Half-way through I was ahead of the other walkers along the parallel set of lines. I slowed down further. I closed my eyes and rested on one leg then the other before picking the foot up, feeling every inch lifted, and then down a few millimetres in front. Stretching my back out between each step. When I looked around again, most of my companions had overtaken me.

It was near the end I noticed the artist himself only two or three positions away, smiling generously. In the lines around his eyes I knew he had hardly begun; hours, days, months left in his capacities. I saw on his face that he had set us a challenge, we participants, in this mass art event. To curate art, a challenging act, was for Fulton to trust us to walk our walk, so to speak. To trust us in following strict instructions, but that was only the ticket to ride. By the time it was over, if we had entered into the spirit, we would have discovered some idea about ourselves, whatever it was.

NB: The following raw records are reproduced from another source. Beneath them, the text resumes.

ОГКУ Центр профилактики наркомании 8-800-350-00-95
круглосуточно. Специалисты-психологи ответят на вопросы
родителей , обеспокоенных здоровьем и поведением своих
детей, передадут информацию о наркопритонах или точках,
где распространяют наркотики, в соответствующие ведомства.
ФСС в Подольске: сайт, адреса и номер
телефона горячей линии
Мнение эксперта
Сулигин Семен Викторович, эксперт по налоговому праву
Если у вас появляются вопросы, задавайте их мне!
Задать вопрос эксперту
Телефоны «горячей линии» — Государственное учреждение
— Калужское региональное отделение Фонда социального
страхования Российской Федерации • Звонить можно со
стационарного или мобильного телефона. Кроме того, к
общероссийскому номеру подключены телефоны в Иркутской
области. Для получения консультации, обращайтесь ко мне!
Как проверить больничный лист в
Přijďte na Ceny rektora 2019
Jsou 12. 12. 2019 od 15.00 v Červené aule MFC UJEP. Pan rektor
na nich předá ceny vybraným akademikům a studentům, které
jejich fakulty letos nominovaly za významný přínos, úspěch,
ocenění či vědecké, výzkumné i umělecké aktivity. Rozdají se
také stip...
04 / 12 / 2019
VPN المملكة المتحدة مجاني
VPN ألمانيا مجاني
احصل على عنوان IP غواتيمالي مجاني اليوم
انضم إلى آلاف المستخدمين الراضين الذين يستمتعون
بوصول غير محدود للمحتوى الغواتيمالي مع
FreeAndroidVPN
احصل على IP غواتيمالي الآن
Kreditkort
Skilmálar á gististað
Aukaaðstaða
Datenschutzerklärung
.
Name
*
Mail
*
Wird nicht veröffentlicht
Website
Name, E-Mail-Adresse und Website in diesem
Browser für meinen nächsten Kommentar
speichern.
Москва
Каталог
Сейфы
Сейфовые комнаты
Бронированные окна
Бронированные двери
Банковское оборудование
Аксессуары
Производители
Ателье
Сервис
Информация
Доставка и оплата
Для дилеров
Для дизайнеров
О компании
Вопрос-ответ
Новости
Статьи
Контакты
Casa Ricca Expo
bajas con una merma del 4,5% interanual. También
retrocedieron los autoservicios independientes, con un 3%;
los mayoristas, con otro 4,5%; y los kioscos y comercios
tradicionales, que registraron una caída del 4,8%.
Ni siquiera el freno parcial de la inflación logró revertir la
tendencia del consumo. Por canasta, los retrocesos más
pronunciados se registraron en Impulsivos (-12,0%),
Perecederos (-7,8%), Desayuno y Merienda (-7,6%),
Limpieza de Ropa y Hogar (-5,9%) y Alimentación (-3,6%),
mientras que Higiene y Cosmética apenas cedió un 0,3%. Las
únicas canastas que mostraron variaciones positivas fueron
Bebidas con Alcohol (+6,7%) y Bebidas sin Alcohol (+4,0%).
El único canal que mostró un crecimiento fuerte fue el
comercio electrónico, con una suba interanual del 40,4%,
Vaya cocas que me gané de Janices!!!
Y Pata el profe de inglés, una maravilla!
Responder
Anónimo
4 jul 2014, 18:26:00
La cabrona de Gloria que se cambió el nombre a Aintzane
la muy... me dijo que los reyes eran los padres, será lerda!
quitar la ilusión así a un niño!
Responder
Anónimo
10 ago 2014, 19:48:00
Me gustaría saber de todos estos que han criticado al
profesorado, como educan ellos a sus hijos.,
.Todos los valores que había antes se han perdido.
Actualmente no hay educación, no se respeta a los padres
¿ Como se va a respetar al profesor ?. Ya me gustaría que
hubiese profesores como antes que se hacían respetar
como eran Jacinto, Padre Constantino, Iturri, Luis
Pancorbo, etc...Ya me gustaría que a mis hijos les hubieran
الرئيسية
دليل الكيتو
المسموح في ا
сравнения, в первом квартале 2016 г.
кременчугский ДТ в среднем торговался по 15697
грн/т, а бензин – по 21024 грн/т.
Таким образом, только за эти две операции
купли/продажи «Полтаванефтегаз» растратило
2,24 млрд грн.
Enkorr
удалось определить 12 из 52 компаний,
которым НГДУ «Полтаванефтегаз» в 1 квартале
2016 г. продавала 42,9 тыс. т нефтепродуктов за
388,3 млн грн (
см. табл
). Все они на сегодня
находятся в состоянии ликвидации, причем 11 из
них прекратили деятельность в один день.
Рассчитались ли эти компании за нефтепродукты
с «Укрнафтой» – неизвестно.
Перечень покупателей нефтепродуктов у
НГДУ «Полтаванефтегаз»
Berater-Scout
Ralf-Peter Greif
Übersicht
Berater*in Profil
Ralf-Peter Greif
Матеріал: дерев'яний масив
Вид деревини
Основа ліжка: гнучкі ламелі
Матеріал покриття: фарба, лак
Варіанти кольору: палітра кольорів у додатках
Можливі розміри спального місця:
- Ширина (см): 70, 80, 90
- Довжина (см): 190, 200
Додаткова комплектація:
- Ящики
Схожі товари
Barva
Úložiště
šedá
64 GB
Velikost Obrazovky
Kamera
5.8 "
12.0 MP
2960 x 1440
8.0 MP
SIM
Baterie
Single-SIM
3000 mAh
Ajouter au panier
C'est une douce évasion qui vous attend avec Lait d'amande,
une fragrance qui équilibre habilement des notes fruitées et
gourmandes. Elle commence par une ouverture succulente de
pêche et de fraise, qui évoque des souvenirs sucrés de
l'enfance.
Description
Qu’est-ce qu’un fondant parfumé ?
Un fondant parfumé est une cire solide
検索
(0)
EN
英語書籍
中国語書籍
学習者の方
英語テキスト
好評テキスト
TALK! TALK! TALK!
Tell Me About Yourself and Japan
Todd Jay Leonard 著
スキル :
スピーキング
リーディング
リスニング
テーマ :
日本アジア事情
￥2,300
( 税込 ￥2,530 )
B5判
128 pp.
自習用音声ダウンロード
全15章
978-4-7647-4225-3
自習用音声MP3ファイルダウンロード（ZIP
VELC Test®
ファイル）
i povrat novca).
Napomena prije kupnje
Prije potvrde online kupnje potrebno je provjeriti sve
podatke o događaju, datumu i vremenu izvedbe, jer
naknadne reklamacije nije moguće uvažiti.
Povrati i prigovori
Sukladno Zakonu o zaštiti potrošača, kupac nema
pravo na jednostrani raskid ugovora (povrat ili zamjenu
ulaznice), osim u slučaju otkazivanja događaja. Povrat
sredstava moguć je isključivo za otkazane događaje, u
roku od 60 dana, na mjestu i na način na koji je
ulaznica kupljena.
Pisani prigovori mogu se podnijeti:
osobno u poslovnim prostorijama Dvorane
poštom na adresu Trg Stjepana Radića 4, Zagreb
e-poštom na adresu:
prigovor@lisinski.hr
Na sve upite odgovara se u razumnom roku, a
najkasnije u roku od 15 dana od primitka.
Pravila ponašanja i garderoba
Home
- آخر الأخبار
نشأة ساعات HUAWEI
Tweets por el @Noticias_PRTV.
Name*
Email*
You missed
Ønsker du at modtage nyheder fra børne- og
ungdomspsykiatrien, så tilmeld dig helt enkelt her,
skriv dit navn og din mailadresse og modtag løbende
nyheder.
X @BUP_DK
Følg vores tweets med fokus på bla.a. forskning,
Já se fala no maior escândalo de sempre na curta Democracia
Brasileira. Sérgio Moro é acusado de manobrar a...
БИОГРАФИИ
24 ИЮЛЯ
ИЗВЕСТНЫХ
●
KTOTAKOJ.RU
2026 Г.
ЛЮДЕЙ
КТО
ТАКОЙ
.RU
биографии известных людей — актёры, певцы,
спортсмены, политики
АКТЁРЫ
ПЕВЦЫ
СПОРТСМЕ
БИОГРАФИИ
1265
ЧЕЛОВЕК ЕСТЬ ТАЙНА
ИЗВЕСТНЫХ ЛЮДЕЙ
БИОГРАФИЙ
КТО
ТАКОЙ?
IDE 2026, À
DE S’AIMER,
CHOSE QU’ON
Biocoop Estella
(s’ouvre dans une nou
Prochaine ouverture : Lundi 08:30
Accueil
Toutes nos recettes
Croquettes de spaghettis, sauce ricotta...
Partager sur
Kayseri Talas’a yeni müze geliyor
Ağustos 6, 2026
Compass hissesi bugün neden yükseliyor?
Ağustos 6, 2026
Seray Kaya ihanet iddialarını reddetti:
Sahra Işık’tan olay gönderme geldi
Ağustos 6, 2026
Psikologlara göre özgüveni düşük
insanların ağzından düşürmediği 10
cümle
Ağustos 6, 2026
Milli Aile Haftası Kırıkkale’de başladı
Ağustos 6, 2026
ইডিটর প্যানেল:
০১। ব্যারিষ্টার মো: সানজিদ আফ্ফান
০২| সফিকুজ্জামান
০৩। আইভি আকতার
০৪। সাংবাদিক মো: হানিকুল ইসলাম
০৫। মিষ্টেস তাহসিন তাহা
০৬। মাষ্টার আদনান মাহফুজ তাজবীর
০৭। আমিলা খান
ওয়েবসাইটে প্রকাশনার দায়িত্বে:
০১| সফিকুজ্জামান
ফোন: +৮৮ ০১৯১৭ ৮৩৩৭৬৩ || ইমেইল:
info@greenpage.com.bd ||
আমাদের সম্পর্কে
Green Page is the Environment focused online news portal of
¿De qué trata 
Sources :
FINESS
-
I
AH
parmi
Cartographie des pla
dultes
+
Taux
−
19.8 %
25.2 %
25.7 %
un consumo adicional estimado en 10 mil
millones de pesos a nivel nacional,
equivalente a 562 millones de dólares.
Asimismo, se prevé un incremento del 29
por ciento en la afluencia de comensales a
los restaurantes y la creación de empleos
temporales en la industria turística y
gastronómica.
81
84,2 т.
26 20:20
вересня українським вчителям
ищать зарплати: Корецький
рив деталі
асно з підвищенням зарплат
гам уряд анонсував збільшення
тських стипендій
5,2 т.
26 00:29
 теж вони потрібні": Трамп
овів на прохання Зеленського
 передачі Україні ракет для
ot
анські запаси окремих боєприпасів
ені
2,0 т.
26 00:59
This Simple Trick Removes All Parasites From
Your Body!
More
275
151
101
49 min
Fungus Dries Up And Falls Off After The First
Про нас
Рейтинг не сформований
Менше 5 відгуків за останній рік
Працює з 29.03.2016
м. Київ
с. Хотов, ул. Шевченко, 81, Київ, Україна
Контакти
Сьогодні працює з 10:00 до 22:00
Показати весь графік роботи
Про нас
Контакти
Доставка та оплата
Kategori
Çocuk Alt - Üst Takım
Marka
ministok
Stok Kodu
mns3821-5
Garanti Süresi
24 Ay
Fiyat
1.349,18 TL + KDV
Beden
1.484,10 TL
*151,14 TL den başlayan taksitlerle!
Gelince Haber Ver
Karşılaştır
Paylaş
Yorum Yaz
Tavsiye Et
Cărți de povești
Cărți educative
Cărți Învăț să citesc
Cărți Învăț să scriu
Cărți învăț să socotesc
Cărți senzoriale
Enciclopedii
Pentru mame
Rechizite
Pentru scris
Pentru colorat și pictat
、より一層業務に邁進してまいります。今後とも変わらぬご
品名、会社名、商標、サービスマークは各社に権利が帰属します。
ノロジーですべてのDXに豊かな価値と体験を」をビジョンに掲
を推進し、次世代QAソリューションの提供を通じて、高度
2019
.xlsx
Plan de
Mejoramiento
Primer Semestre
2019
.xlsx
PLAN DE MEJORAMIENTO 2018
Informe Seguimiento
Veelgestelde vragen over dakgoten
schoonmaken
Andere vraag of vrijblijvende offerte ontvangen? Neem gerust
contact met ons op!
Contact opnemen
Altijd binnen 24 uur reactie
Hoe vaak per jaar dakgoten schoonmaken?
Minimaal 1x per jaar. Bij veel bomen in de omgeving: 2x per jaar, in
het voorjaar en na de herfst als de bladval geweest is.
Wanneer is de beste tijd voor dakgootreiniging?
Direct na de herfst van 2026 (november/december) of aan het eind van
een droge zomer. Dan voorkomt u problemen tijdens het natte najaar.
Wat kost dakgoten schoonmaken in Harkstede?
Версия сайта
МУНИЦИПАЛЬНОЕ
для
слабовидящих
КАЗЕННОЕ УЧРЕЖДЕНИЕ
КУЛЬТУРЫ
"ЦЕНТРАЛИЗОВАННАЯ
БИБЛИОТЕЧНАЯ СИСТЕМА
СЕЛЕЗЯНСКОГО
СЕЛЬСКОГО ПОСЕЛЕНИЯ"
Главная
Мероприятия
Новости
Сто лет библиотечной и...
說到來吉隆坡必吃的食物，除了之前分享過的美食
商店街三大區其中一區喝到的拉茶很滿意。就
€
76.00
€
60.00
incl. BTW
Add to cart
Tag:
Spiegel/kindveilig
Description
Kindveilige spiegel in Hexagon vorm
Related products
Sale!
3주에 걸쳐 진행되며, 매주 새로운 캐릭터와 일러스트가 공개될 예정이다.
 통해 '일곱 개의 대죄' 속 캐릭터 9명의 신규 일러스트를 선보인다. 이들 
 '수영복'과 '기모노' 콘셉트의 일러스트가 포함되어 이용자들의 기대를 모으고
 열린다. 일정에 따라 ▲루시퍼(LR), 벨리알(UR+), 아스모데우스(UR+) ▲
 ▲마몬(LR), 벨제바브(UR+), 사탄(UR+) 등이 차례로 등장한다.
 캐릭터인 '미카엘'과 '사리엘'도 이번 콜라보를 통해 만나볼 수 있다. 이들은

In an interview earlier this year, Fulton said: “I like to introduce the notion of ideas into walking, expanding the idea of walking, instead of walking simply as a recreational pursuit.” For much of his recent walking, that idea has been ‘justice’ (for example, for Tibet). On Newcastle’s Quayside, the idea was, perhaps, something more apolitical, prosaic, but fundamental: that we do not simply pass through the artwork; the constitution of the self is not suspended while engaged with making art: the self is precipitated by the quality of the relation to the experience of making. As Fulton says, ‘no walk, no work.’ Or perhaps it was just: take your time.

And then it was over. A gong rang to mark the end of the two hours: the walker opposite me jumped. For those facing the river, where the gong was held and hit, it did not come as a surprise. Those facing the other way had instead marked the passage of time by the Quayside hopper as it ran along the road every 15 minutes, interrupted by the local boys who BMX-ed by and weaved away on the half-pipes of fear (‘they’re freaking me out’) and aggression (‘you’re all weirdos!’).

Another participant, the poet Linda France, was similarly surprised. ‘It went much quicker than I was expecting,’ she said, as she, I and the other participant who had jumped, converged  and shook hands and congratulated each other for the collective achievement. It took us some time to move off.  We had not become habituated. We were savouring the act. Stood, as the geographer John Wylie says, in “a field perhaps of awe, irritation or serenity, which exceeds, enters into, and ranges over the sensations and emotions.”

Like an ancient indaba in the desert to settle matters—you will come far if it is important. And then when it is over, you will leave. If the matters have been settled wisely, or if in fact you found no difference between you at all (none to speak of) then you will walk away with confidence, others at your back. You will not usually turn around. And you will realise, perhaps with a smile and a glance at your companions, that as much as the congregation was important, and that you drank fully from the well, and that to rest on the soft zafu cushions was a pleasure, you will know, deep within you, that the further you walk to reach such a place, the less you have to say.